:: Provided passage ::
Net gains (losses) recognized in other income relating to balance sheet hedging for fiscal 2007, 2006 and 2005 were as
follows:
2007 2006 2005
Gain (loss) on foreign currency assets and liabilities:
Net realized gain (loss) recognized in other income . . $ 13,388 $ 11,046 $ (9,604 )
Net (loss) gain recognized in other income related to
instruments outstanding....................... (4,035) 4,721 (4,088 )
9,353 15,767 (13,692 )
(Loss) gain on hedges of foreign currency assets and
liabilities:
Net realized (loss) gain recognized in other income . . (8,394) (4,179 ) 9,893
Net unrealized gain (loss) recognized in other income 1,887 (6,879 ) 5,747
(6,507) (11,058 ) 15,640
Net gain recognized in other income ............ $ 2,846 $ 4,709 $ 1,948
Concentration of Risk
Financial instruments that potentially subject us to concentrations of credit risk are short-term investments, primarily
fixed-income securities, derivatives, hedging foreign currency and interest rate risk, and accounts receivable.
Our investment portfolio consists of investment-grade securities diversified among security types, industries and issuers.
Our cash and investments are held and managed by recognized financial institutions that follow our investment policy. Our
policy limits the amount of credit exposure to any one security issue or issuer, and we believe no significant concentration of
credit risk exists with respect to these investments.
We mitigate concentration of risk related to foreign currency hedges as well as interest rate hedges through a policy that
establishes counterparty limits. We also have minimum rating requirements for all bank counterparties.

:: Data section ::
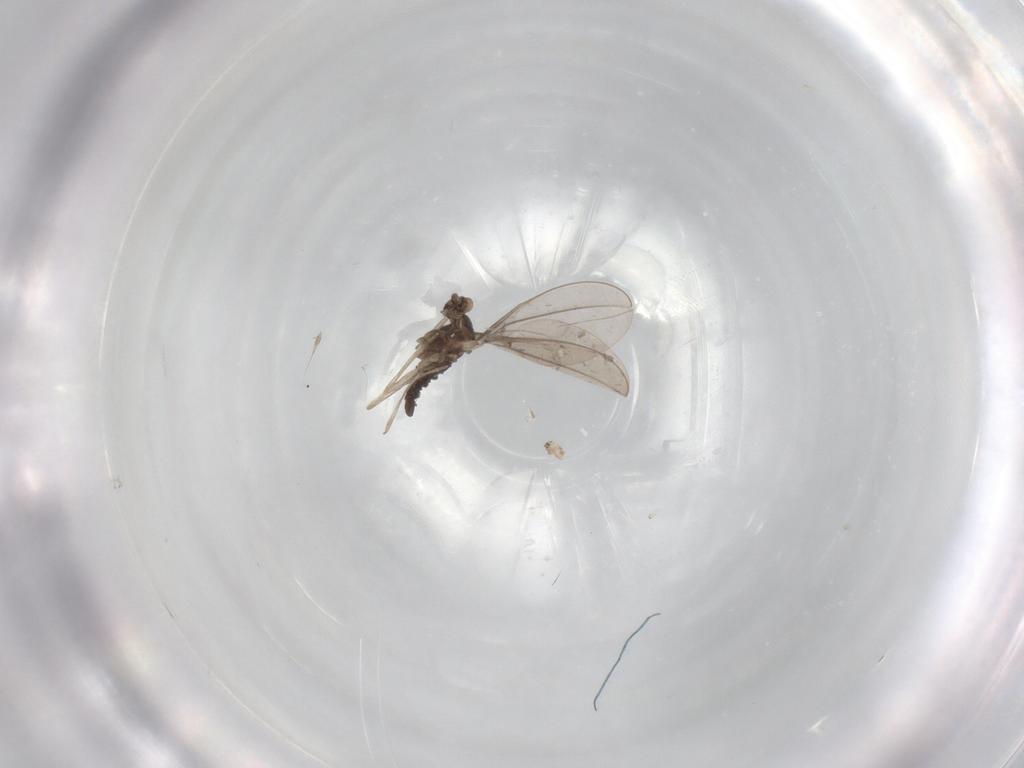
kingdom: Animalia
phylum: Arthropoda
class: Insecta
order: Diptera
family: Cecidomyiidae
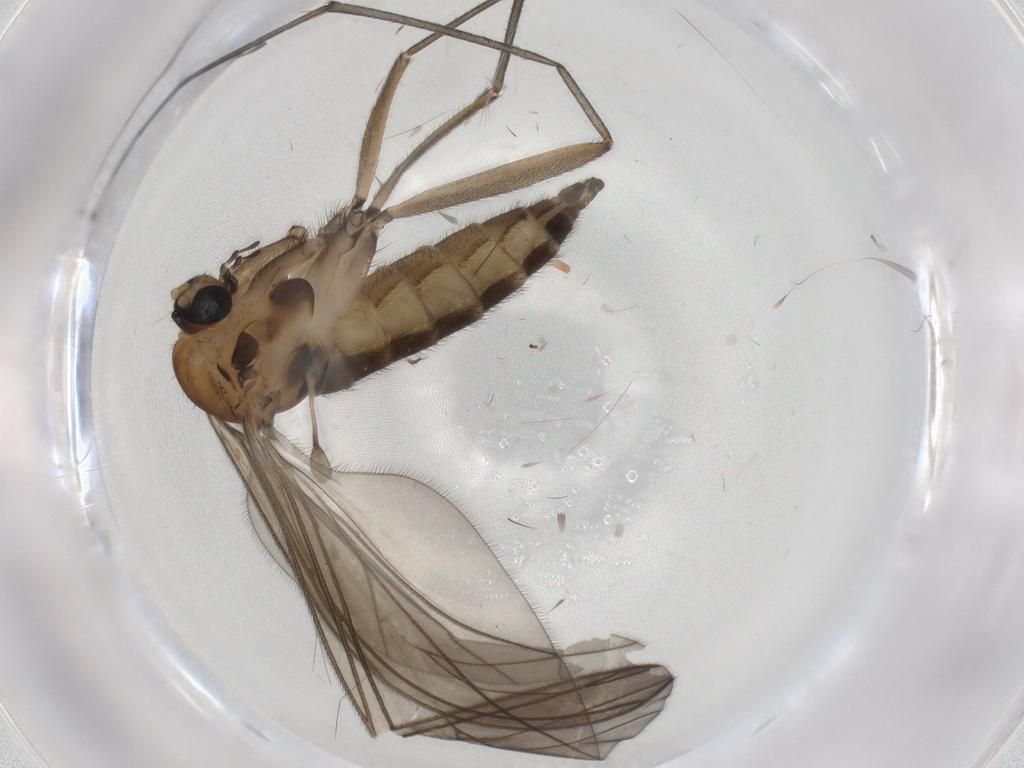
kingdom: Animalia
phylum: Arthropoda
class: Insecta
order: Diptera
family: Sciaridae
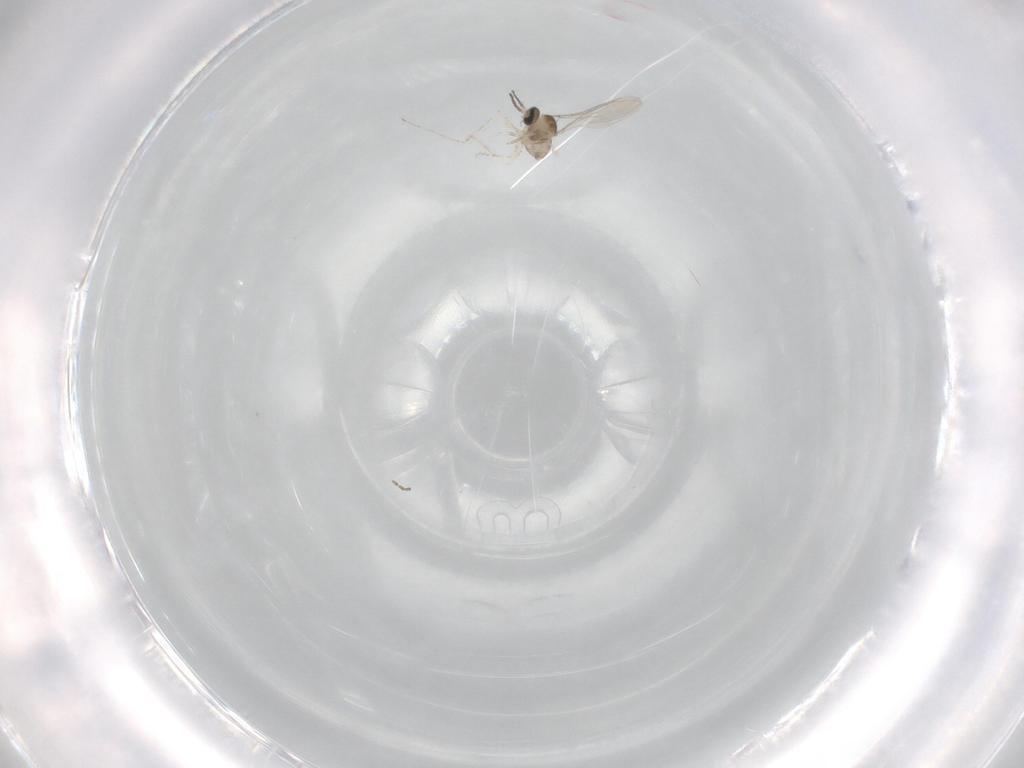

:: Task instructions ::
a – In the passage on hedging and concentration of risk, what does the company's investment policy limit?
b – Continue the passage on hedging and concentration of risk from its last sentence.

:: Outputs in order ::
a – The amount of credit exposure to any one security issue or issuer.

b –
Credit risk in receivables is limited to OEM partners, dealers and distributors of hardware and software products to the
retail market, and to customers whereby we license software directly. Management believes that any risk of loss is reduced
due to the diversity of our customers and geographic sales areas. A credit review is completed for our new distributors,
dealers and OEM partners. We also perform ongoing credit evaluations of our customers’ financial condition and require
letters of credit or other guarantees, whenever deemed necessary. The credit limit given to the customer is based on our risk
assessment of their ability to pay, country risk and other factors and is not contingent on the resale of the product or on the
collection of payments from their customers. We also purchase credit insurance to mitigate credit risk in some foreign
markets where we believe it is warranted. If we license our software to a customer where we have a reason to believe the
customer’ s ability to pay is not probable, due to country risk or credit risk, we will not recognize the revenue. We will revert
to recognizing the revenue on a cash basis, assuming all other criteria for revenue recognition has been met. See Note 19 for
information regarding our significant customers.
We derive a significant portion of our OEM PostScript and Other licensing revenue from a small number of OEM
partners. Our OEM partners on occasion seek to renegotiate their royalty arrangements. We evaluate these requests on a
case-by-case basis. If an agreement is not reached, a customer may decide to pursue other options, which could result in
lower licensing revenue for us.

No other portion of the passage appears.